May 5 (Bloomberg) -- JPMorgan Chase & Co. led shares of Wall Street banks lower, dropping the most in almost a month, after warning that a deepening trading slump may last through the second quarter.
Shares of the company fell 2.7 percent to $54.08 at 9:58 a.m., the worst performance in the 83-company Standard & Poor’s 500 Financials Index. Morgan Stanley, Goldman Sachs Group Inc., Citigroup Inc. and Bank of America Corp. all lost at least 1.3 percent.
Fixed-income and equities trading revenue will fall about 20 percent from last year’s second quarter, New York-based JPMorgan said in a regulatory filing after the market closed last week. The firm blamed “a continued challenging environment and lower client activity levels.”
Chief Executive Officer Jamie Dimon, 58, was the first head of a major U.S. bank to warn investors this year that trading was down, saying in February that revenue had fallen 15 percent. A 20 percent slide from the $5.37 billion posted in last year’s second quarter would mean about $4.3 billion from the trading business this period. That would mark the company’s worst first half in trading since the financial crisis.
The division’s actual results will hinge on its performance during remaining months in the quarter, which “can be volatile,” the company said.
Analysts have cited the Federal Reserve’s decision to slow its bond-purchasing program for some of the decline, which eroded first-quarter results at U.S. financial firms including Bank of America and Goldman Sachs.

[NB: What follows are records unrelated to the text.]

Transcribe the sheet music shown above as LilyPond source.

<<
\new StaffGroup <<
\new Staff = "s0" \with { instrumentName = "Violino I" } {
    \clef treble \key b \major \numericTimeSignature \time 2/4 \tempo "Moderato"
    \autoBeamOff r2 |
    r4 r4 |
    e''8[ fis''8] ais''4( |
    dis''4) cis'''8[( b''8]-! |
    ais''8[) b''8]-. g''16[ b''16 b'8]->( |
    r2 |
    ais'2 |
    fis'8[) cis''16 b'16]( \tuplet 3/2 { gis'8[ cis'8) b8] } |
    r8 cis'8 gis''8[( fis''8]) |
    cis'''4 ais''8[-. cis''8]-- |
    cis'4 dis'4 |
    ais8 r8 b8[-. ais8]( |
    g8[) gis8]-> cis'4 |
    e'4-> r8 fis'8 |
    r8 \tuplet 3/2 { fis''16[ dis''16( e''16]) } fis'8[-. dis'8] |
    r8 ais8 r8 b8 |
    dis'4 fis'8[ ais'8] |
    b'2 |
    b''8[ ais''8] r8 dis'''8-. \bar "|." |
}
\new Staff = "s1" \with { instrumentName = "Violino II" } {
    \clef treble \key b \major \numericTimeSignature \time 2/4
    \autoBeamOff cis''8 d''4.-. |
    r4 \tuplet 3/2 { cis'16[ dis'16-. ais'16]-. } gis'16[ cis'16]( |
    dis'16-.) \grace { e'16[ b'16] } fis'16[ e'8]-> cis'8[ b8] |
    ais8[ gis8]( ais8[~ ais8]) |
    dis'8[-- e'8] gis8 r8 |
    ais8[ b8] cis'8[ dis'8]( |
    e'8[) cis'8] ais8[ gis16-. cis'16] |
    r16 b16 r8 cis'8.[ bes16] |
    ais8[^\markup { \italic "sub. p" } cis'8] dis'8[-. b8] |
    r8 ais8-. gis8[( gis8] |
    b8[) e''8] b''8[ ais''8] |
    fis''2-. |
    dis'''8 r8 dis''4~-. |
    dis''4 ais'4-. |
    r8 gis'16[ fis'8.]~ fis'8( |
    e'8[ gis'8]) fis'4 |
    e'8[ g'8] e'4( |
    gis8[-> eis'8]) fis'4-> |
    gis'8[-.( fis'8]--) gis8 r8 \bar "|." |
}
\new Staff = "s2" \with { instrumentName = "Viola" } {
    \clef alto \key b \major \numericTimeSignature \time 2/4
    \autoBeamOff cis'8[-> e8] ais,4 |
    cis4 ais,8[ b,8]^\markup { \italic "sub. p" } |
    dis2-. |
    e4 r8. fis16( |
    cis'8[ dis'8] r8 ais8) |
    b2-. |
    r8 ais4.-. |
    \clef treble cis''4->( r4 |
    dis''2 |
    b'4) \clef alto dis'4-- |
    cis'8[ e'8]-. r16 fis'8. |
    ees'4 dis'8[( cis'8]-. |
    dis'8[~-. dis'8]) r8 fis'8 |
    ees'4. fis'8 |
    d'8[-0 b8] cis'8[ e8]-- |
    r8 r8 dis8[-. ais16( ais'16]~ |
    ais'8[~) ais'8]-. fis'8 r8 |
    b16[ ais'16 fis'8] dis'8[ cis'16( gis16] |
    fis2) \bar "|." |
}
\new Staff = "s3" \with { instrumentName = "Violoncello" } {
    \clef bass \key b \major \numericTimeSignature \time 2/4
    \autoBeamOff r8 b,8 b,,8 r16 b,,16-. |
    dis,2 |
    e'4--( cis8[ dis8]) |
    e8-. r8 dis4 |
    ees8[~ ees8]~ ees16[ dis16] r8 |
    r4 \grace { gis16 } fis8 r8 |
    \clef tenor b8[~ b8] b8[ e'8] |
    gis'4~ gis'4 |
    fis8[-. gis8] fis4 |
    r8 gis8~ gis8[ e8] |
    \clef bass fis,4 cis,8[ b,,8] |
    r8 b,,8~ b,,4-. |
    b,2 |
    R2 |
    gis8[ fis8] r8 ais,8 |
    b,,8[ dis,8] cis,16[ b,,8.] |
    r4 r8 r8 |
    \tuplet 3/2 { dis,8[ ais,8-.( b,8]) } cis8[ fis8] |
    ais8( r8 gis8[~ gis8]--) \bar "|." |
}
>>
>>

“We expect that the weakness JPM is experiencing in trading-related revenues will be duplicated at other capital-markets-oriented banks,” Charles Peabody, an analyst at Portales Partners LLC, said today in a research note, referring to the bank by its stock symbol. He singled out Citigroup and Goldman Sachs as most likely to report weak trading results.
Morgan Stanley, which is concentrated more on equities than bonds, was alone in registering a trading increase during the first three months of 2014, though Chief Financial Officer Ruth Porat, 56, said she saw weakness ahead.

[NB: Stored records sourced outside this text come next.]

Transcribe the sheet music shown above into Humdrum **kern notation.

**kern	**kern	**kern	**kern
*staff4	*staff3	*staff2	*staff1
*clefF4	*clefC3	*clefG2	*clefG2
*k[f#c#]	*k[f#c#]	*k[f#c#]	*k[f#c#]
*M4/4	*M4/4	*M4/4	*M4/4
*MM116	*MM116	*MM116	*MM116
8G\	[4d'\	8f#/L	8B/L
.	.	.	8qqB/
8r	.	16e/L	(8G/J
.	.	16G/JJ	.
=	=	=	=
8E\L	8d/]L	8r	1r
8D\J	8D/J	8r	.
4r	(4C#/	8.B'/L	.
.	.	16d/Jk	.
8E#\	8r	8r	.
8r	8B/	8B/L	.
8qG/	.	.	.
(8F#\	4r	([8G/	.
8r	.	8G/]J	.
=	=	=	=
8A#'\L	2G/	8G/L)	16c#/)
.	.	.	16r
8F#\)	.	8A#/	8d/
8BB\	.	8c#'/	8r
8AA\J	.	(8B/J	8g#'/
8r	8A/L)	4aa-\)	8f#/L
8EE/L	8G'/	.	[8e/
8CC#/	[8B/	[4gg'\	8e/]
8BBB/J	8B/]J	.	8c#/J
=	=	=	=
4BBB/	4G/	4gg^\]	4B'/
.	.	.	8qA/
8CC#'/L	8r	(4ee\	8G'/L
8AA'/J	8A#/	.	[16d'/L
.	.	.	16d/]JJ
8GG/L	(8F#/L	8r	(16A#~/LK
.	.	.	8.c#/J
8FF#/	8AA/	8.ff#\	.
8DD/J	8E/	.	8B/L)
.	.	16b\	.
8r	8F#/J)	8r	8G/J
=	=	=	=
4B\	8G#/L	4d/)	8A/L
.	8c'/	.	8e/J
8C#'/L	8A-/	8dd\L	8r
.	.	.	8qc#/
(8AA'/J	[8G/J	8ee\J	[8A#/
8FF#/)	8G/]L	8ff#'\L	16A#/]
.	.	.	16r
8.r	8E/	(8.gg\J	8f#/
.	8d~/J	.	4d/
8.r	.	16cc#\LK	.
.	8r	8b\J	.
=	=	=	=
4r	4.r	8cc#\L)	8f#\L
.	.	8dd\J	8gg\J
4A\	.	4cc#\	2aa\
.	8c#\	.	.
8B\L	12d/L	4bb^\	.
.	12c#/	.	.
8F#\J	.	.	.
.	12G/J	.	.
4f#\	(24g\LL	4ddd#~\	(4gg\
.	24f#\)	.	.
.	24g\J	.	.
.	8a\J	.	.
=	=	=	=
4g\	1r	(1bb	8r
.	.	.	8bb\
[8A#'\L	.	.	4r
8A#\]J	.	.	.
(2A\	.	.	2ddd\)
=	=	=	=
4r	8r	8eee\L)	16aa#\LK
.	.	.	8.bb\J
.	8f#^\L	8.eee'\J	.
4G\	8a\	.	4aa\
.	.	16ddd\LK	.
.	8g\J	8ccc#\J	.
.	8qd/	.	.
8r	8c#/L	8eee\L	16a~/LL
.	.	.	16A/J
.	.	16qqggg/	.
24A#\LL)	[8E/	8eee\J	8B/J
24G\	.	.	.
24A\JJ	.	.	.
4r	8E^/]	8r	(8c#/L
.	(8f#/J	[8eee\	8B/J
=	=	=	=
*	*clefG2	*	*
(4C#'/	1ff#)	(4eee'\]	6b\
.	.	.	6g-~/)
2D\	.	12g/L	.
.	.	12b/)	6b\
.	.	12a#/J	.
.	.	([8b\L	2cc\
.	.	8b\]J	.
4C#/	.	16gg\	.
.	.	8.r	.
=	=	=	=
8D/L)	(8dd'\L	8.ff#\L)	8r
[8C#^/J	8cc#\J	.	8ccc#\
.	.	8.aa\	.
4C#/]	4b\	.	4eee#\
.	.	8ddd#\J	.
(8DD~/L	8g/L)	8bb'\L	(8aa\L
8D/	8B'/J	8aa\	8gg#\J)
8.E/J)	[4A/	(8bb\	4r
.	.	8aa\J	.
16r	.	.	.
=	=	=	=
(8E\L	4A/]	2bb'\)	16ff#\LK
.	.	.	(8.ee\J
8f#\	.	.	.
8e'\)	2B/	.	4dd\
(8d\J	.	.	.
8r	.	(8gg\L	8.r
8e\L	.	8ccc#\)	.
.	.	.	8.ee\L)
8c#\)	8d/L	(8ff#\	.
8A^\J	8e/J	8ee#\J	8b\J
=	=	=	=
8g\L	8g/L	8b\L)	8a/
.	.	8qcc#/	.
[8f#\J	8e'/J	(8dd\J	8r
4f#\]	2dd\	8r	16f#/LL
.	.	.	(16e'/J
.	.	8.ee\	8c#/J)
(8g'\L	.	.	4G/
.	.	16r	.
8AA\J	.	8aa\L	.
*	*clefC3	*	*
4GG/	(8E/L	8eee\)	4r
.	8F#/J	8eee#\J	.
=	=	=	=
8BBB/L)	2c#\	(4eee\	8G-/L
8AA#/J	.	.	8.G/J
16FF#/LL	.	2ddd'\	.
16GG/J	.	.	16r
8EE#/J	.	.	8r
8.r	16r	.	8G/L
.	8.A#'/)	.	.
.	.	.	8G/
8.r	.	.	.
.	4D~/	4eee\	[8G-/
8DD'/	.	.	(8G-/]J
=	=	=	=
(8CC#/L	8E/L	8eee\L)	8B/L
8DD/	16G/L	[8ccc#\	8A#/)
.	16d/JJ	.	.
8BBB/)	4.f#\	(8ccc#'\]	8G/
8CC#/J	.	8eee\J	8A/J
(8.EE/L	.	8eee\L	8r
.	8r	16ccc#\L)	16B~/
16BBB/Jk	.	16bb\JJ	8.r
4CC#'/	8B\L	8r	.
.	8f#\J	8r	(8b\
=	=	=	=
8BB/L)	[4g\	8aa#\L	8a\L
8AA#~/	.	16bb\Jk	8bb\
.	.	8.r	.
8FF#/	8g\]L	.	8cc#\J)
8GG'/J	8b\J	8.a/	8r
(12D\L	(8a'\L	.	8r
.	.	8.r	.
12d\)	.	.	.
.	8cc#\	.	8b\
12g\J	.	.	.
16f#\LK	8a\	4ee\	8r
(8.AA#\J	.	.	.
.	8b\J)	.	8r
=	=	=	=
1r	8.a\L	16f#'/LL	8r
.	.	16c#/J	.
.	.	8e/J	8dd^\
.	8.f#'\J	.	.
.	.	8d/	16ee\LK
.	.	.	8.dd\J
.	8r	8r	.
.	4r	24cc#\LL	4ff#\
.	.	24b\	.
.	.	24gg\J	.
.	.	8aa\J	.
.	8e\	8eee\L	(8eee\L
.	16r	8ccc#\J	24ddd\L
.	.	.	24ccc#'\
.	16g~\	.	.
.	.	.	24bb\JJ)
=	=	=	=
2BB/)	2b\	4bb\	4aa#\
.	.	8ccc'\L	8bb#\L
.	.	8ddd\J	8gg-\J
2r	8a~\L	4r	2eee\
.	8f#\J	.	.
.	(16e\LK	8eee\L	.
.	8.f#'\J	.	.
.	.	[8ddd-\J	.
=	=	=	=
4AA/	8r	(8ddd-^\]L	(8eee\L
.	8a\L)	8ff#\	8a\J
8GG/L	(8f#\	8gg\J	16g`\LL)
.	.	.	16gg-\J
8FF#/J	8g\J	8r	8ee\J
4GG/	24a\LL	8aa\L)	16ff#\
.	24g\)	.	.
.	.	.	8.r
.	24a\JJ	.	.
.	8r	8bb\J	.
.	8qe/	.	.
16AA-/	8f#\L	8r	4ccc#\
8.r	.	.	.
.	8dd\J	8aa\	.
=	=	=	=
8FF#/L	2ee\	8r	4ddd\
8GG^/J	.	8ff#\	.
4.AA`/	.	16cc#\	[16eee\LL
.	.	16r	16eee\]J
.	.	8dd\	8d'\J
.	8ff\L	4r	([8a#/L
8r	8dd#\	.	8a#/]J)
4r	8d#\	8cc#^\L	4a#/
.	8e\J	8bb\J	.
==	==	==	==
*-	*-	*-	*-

“The volumes that we talked a lot about during the first quarter -- lower activity -- we’re continuing to see that really does persist into the second quarter,” Porat said in a Bloomberg Television interview last week.

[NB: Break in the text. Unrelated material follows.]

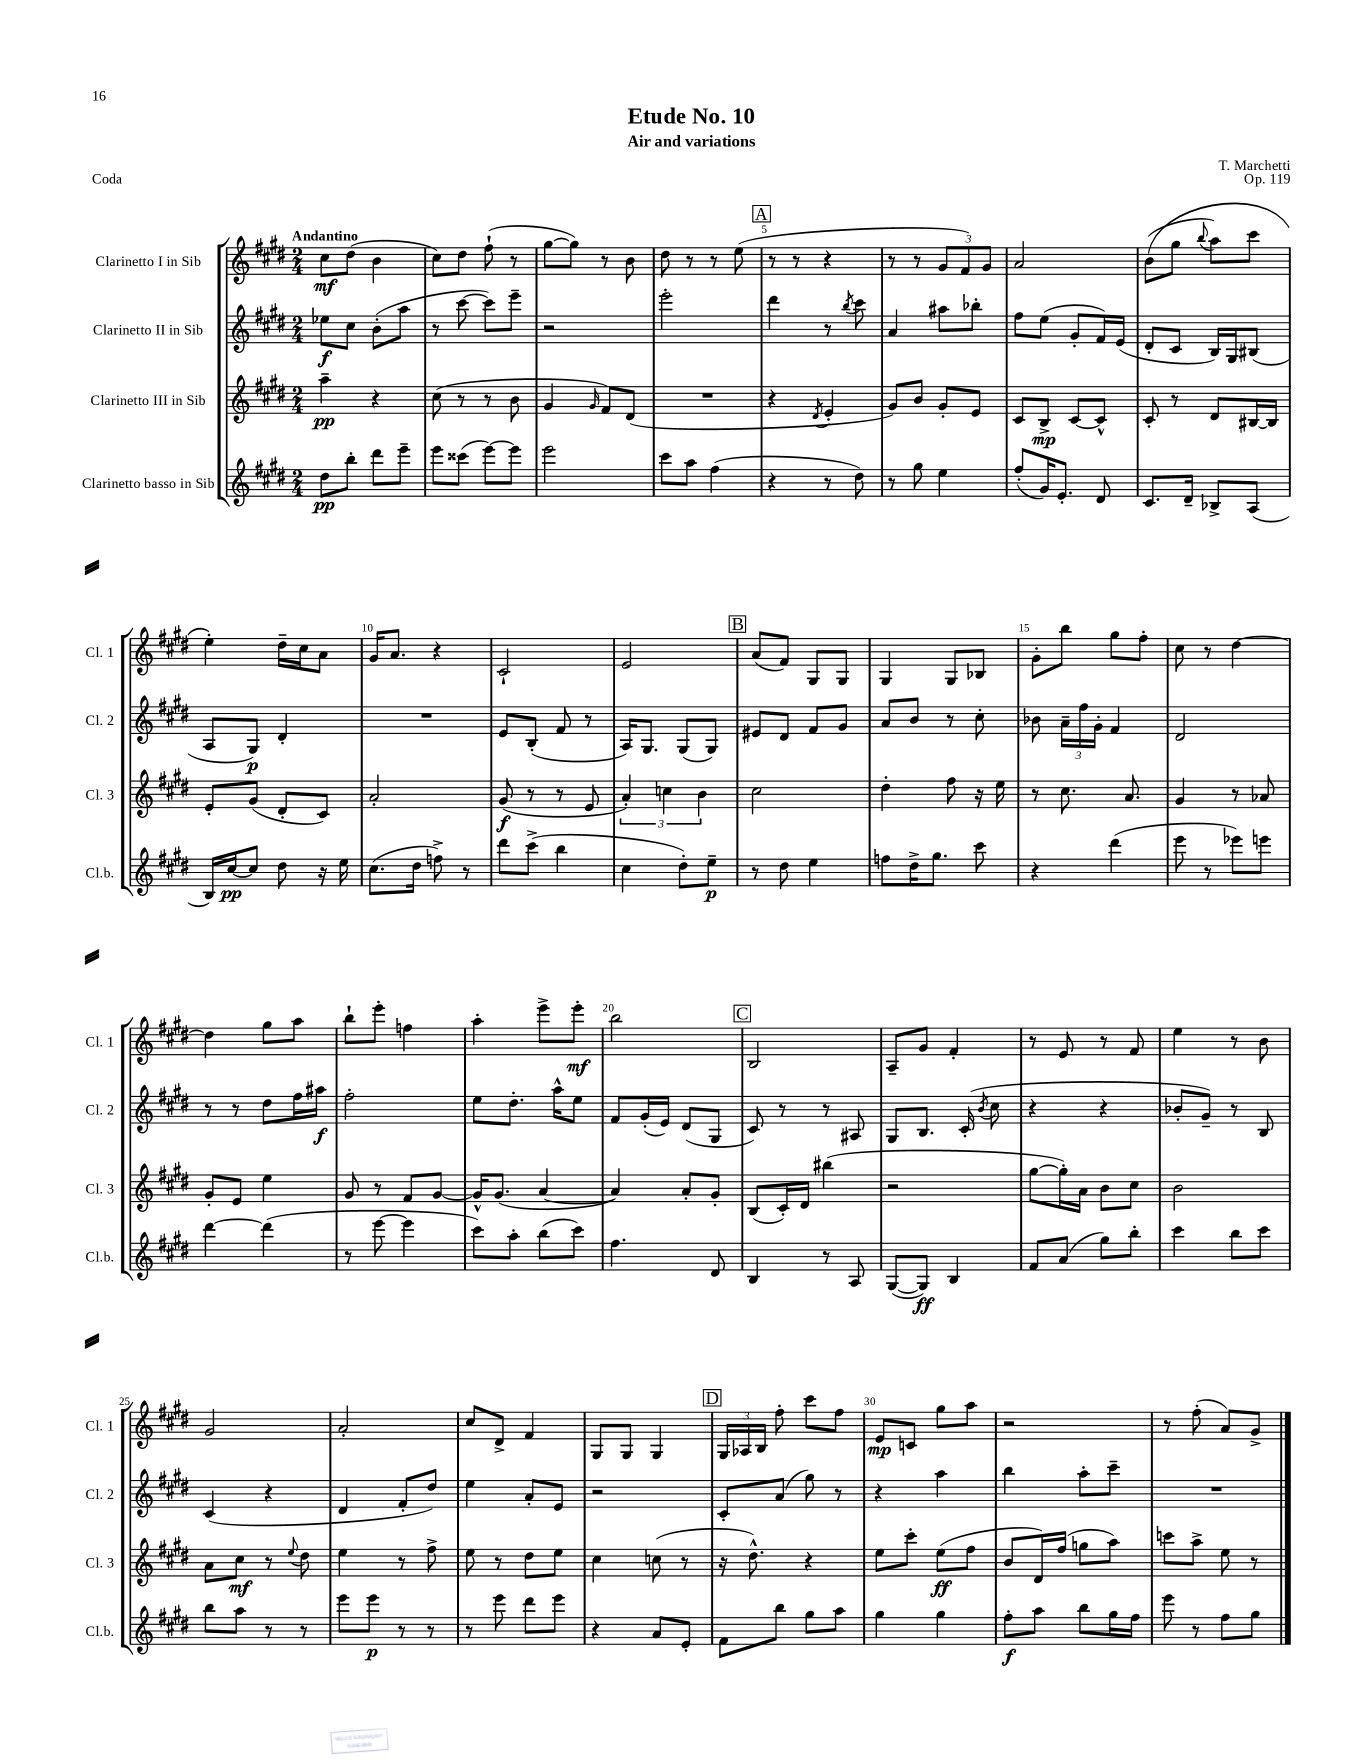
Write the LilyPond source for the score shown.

JPMorgan gave forecasts on other business units. Mortgage banking will post a pretax production loss of $100 million to $150 million in the second quarter, driven by higher interest rates, the bank said. Expenses will be lower than the $59 billion reported last year, according to the forecast.
First-quarter profit fell 19 percent to $5.27 billion, driven by a 21 percent tumble in fixed-income trading, JPMorgan said April 11.